12 male Sprague-Dawley rats were given chlorimipramine through gastric sound at a daily dose of 150 mg/Kg body weight for two weeks. From the rats, killed at the end of the treatment, were collected lung fragments, some of which were examined by electron microscopy and others by light microscopy, following particular fixation and colouring procedures. The light microscopy revealed that many alveoli contained numerous cells, large and clear, the cytoplasma of which contained vacuoles of different dimensions, for which these cells appeared from " foam cells". Besides, they reacted positively to the method of Baker and were intensely coloured in dark grey, after fixation with osmium tetroxide-natrium iodide. The ultrastructural examination evidentiated two main types of cells: the first comprised large, round cells, classifiable as alveolar macrophages while the second type comprised cells that were classifiable as type II alveolar cells, in which, apart from important mitochondrial modifications, numerous vacuoles of different sizes were detectable. The AA. consider the alterations of the type II alveolar cells as a characteristic morphological aspect of phospholipidosis from chlorimipramine.

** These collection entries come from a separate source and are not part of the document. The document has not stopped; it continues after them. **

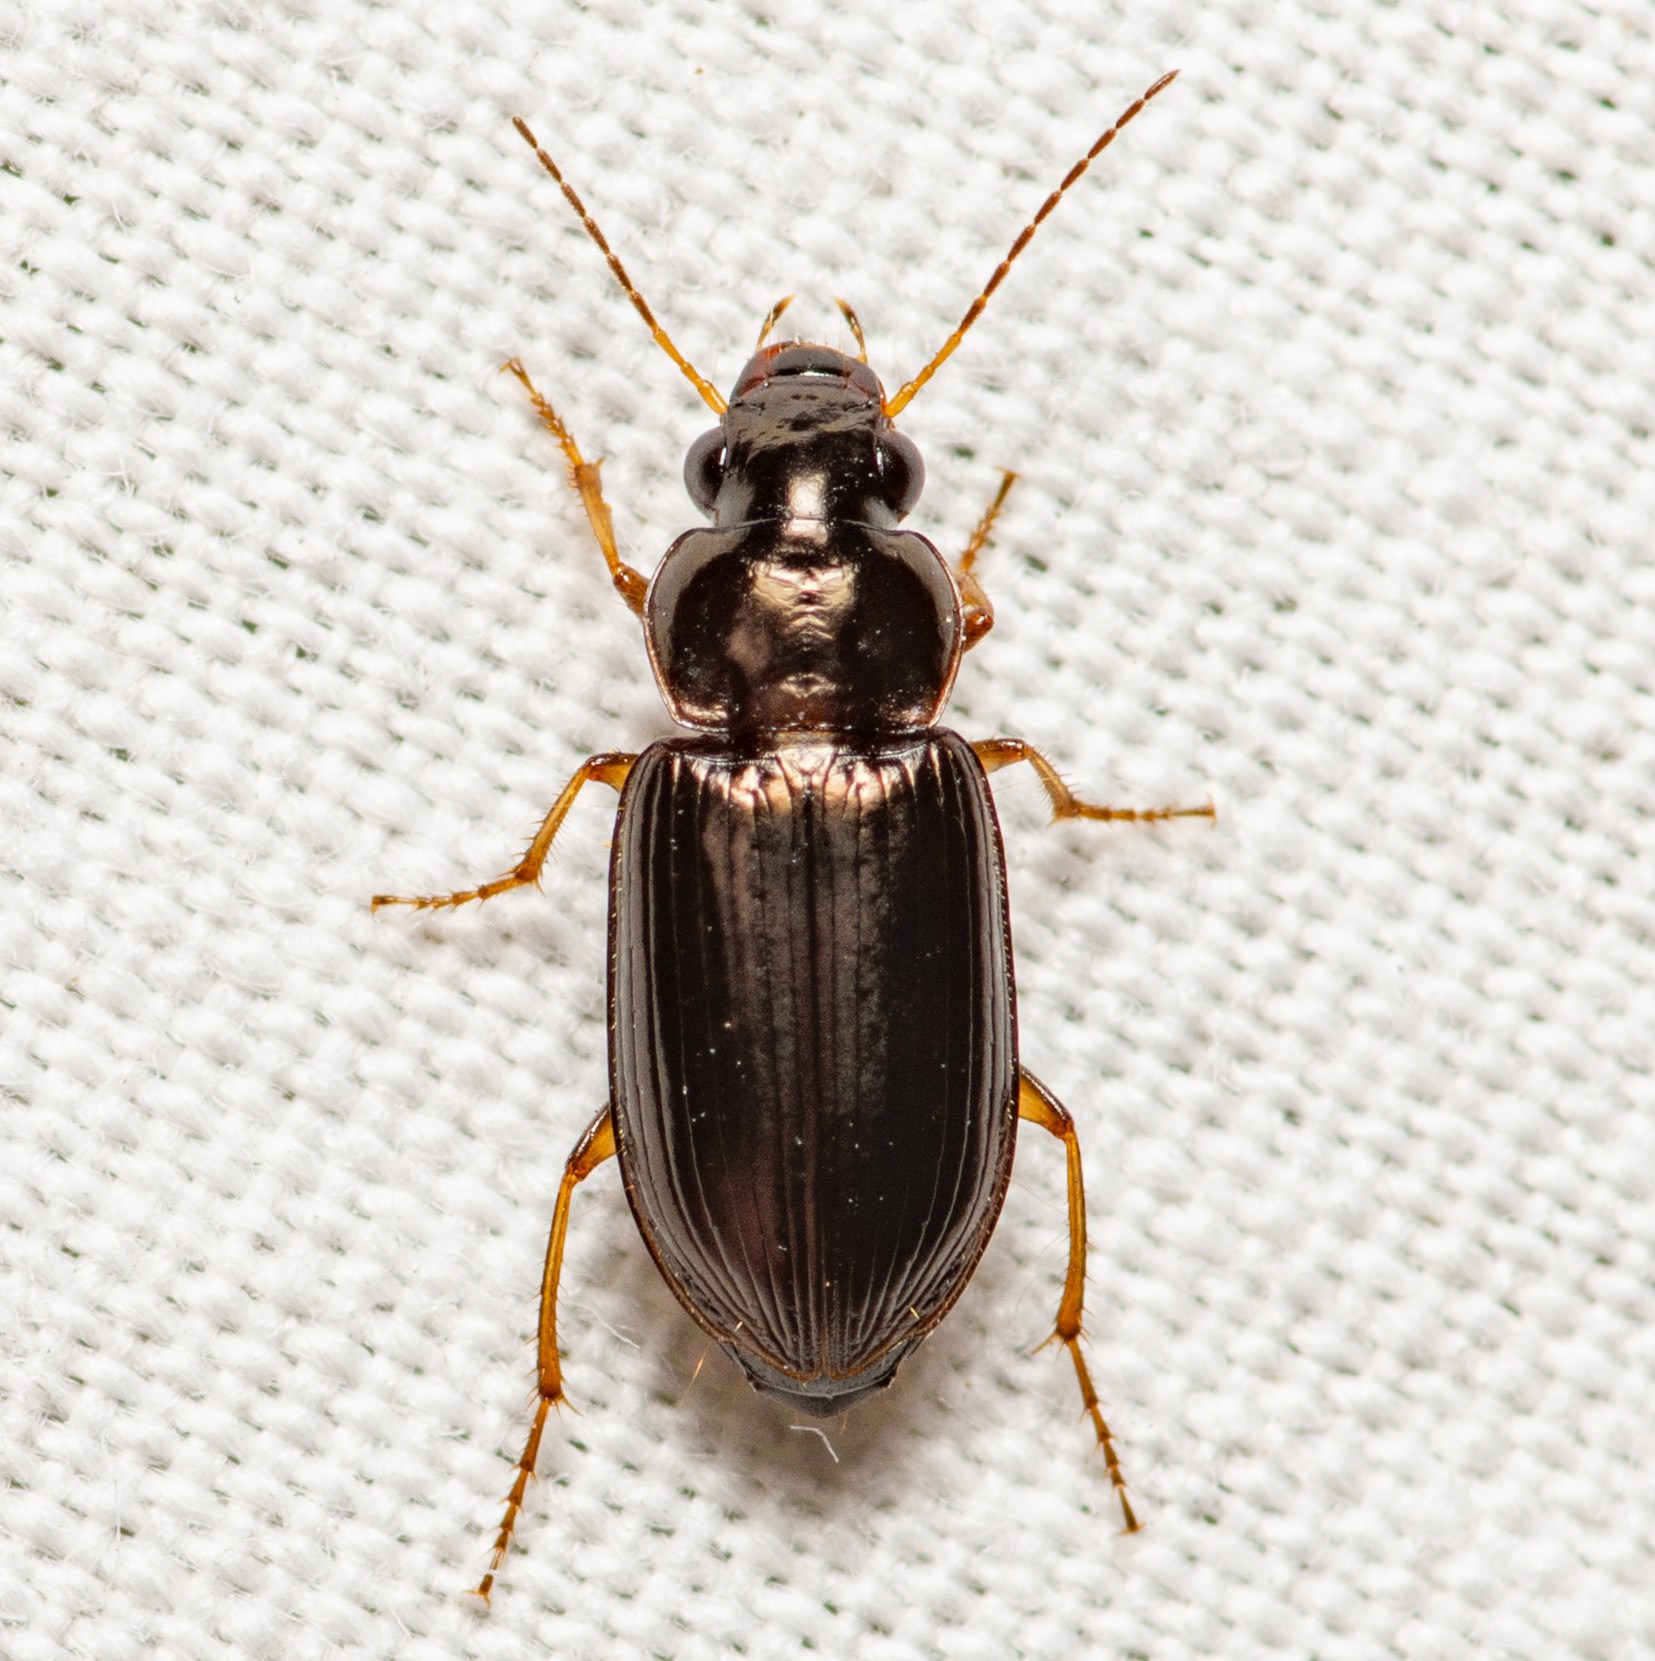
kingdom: Animalia
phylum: Arthropoda
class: Insecta
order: Coleoptera
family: Carabidae
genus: Selenophorus
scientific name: Selenophorus fatuus
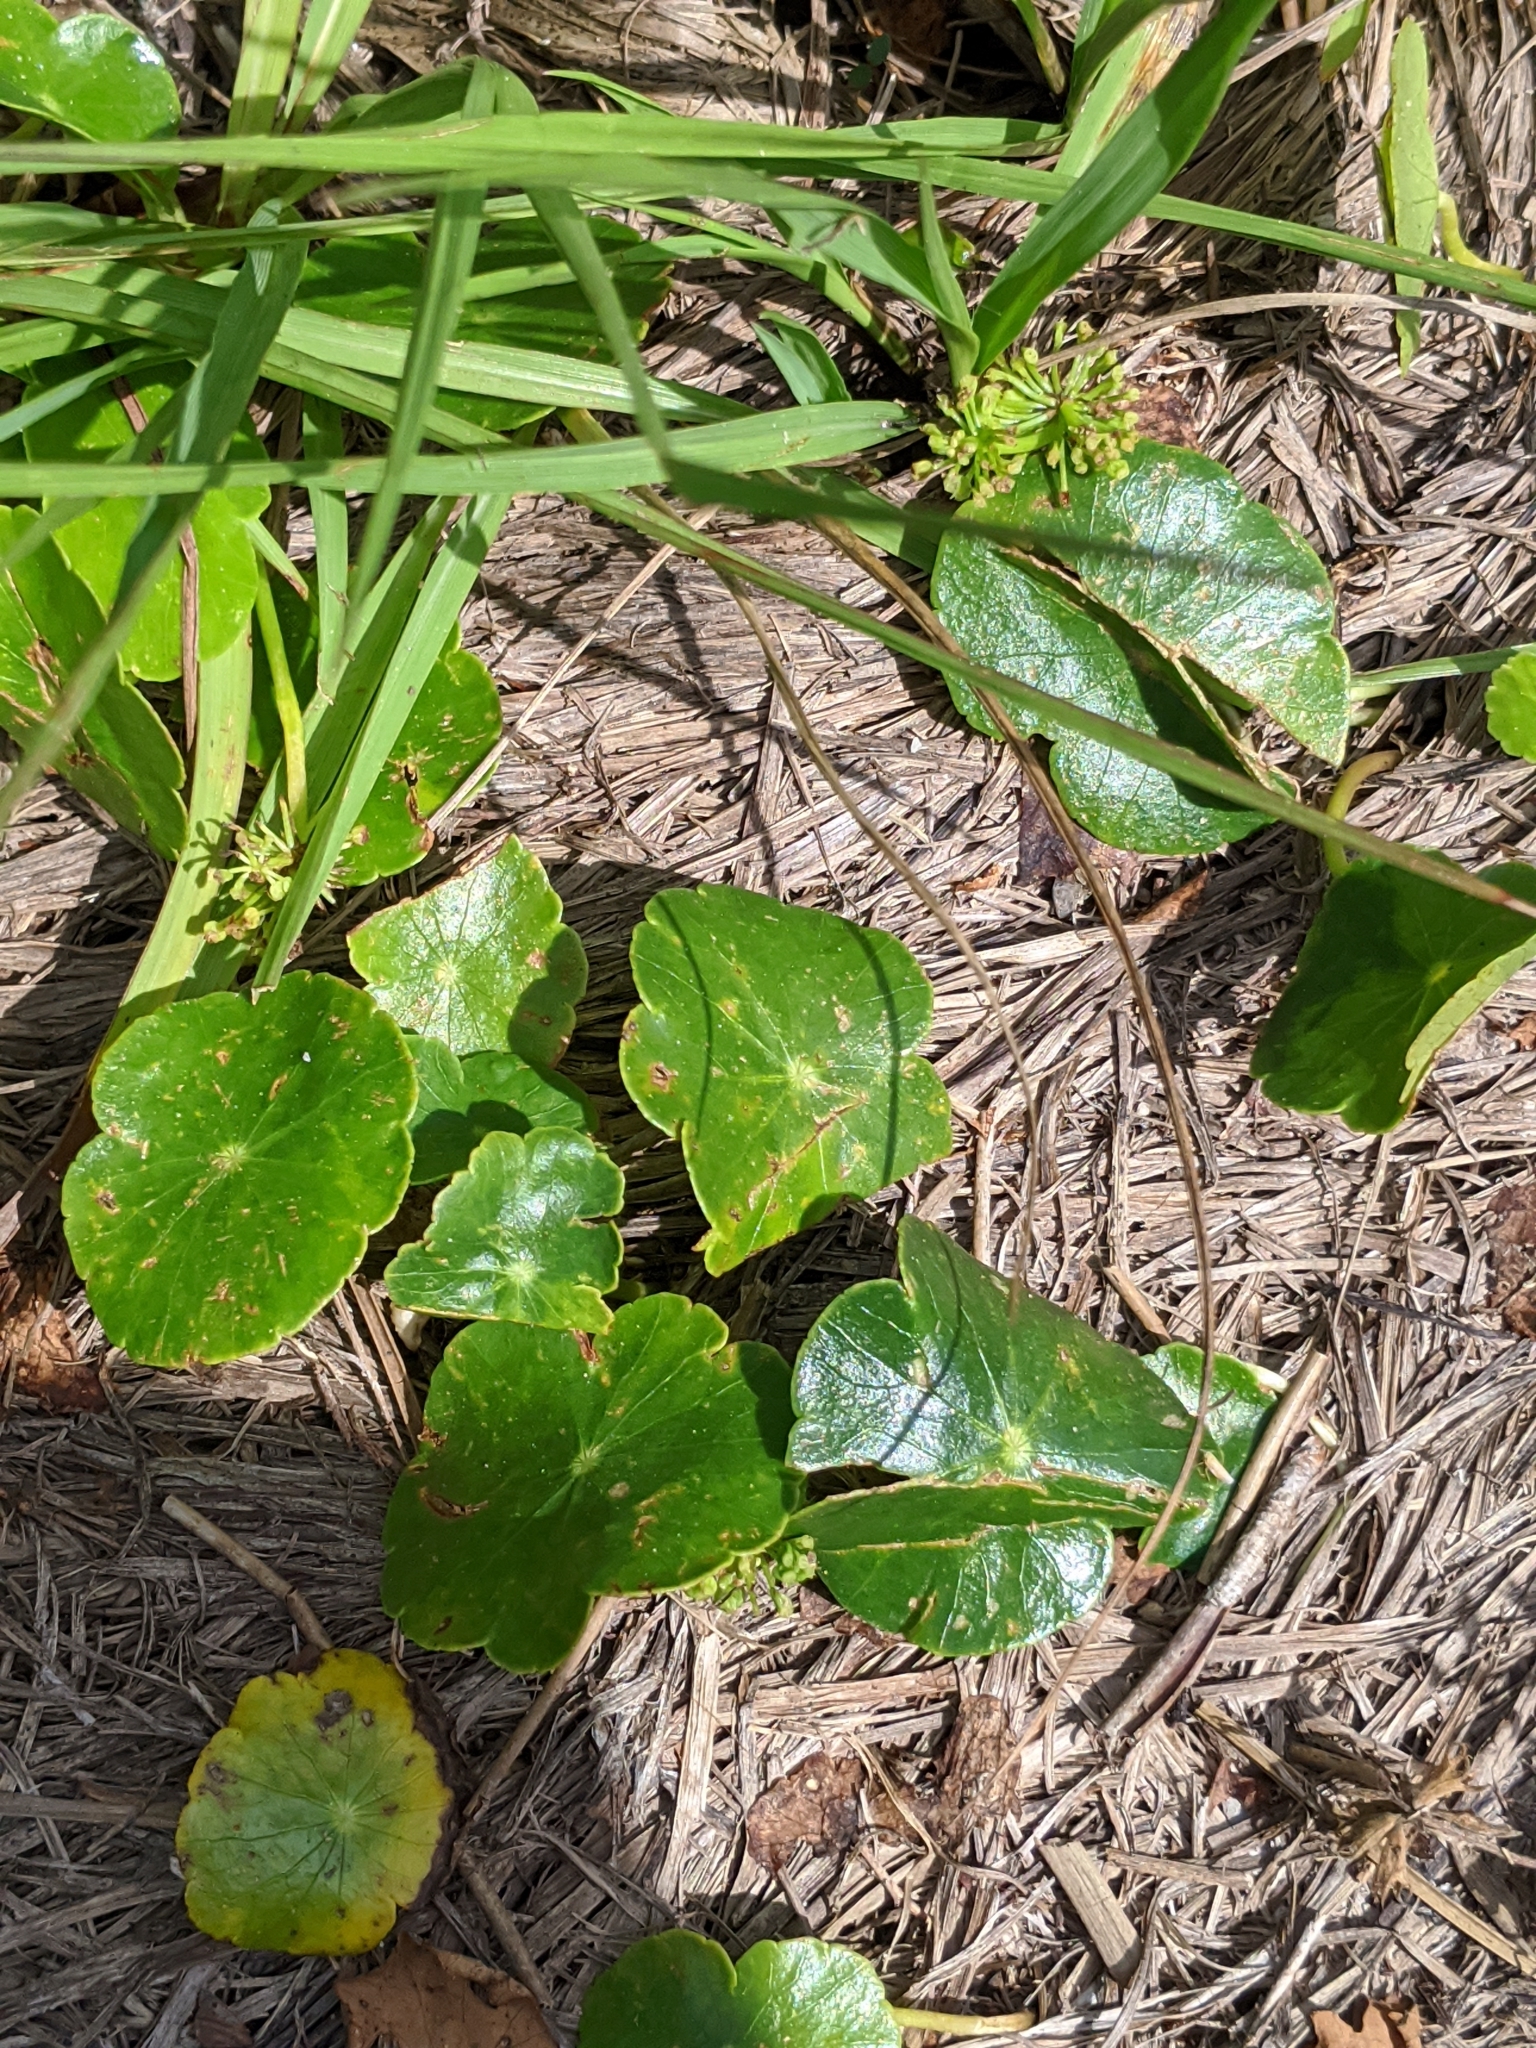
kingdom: Plantae
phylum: Tracheophyta
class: Magnoliopsida
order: Apiales
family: Araliaceae
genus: Hydrocotyle
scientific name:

anafranil 25mg prices 2016-05-01

In case 1, plasma moclobemide was 2.8 mg/L with 1.8 mg/L clomipramide; in case 2, 18 mg/L; in case 3 60.9 mg/L and 4.6 mg/L 12 hours later. None of the patients showed serious effects during 24 hours of observation. Plasma moclobemide at 10 to 30 times therapeutic was not associated with major toxic effects. Moclobemide seems to be considerably less toxic than tricyclic antidepressants.

anafranil ocd medication 2015-04-26

Treatment with fluoxetine hydrochloride was compared with treatment with clomipramine hydrochloride in two groups of patients with obsessive-compulsive disorder using two different experimental designs. In the first group of 11 patients with obsessive-compulsive disorder studied using a randomized, double-blind, crossover design, treatment with fluoxetine for 10 weeks was found to produce therapeutic effects similar to treatment with clomipramine for 10 weeks. There were significantly fewer total side effects reported during fluoxetine than clomipramine treatment. Drug tapering and placebo substitution in the 4-week crossover interval phase led to substantial relapses in obsessive-compulsive disorder symptoms and depression. Furthermore, responses to the second drug took as long to occur as responses to the first drug, although both drugs are thought to act by a common mechanism, serotonin uptake inhibition. A second group of 21 patients with obsessive-compulsive disorder that had been previously stabilized on clomipramine treatment with at least partial benefit were crossed over to fluoxetine treatment in a double-blind fashion. After 10 weeks of fluoxetine administration, most patients manifested behavioral rating scores of obsessive-compulsive disorder and depressive symptoms that were comparable with precrossover ratings completed during clomipramine treatment. A significant exacerbation in obsessive-compulsive disorder and depression ratings as well as a similar lag in therapeutic efficacy were also noted in this second cohort of patients with obsessive-compulsive disorder. Platelet 5-HT concentrations were reduced 95% during both clomipramine and fluoxetine treatment periods. These results suggest that fluoxetine may represent a viable alternative to clomipramine in the treatment of obsessive-compulsive disorder, although further studies with larger sample sizes are needed.